(Saved entries)
--- START ---

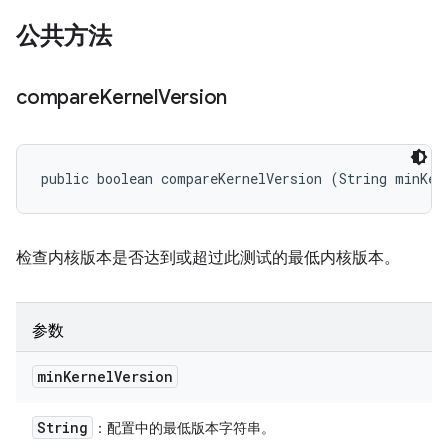
公共方法
compare
Kernel
Version
public boolean compareKernelVersion (String minKer
检查内核版本是否达到或超过此测试的最低内核版本。
参数
min
Kernel
Version
String
：配置中的最低版本字符串。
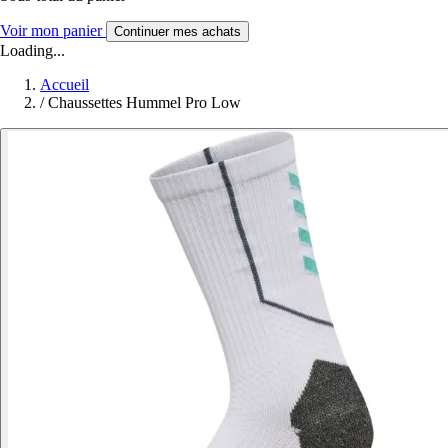
Voir mon panier
Continuer mes achats
Loading...
Accueil
/
Chaussettes Hummel Pro Low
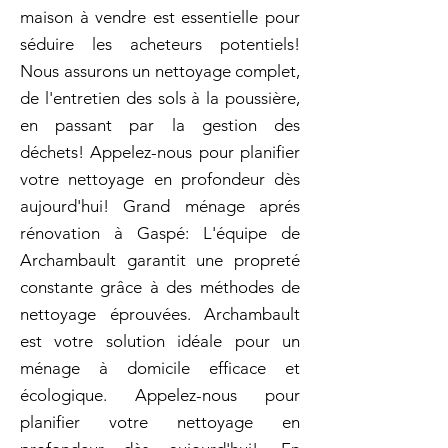
maison à vendre est essentielle pour
séduire les acheteurs potentiels!
Nous assurons un nettoyage complet,
de l'entretien des sols à la poussière,
en passant par la gestion des
déchets! Appelez-nous pour planifier
votre nettoyage en profondeur dès
aujourd'hui! Grand ménage aprés
rénovation à Gaspé: L'équipe de
Archambault garantit une propreté
constante grâce à des méthodes de
nettoyage éprouvées. Archambault
est votre solution idéale pour un
ménage à domicile efficace et
écologique. Appelez-nous pour
planifier votre nettoyage en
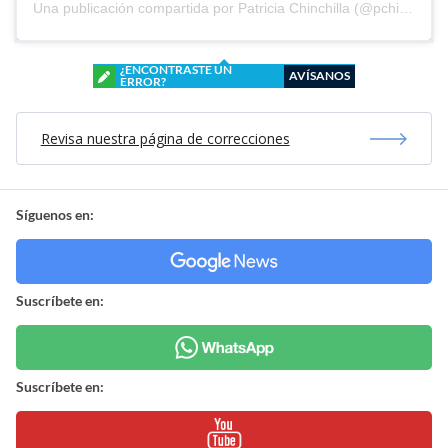
Una publicación compartida por Patricia Chinchilla (@pchinchilla1968)
¿ENCONTRASTE UN
AVÍSANOS
ERROR?
Revisa nuestra página de correcciones
Síguenos en:
Suscríbete en:
Suscríbete en:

--- END ---

**Action item**
Identify each line in the items that contains the word "nettoyage", matching case exactly, and copy those lines.

**Response to the task**
Nous assurons un nettoyage complet,
votre nettoyage en profondeur dès
nettoyage éprouvées. Archambault
planifier votre nettoyage en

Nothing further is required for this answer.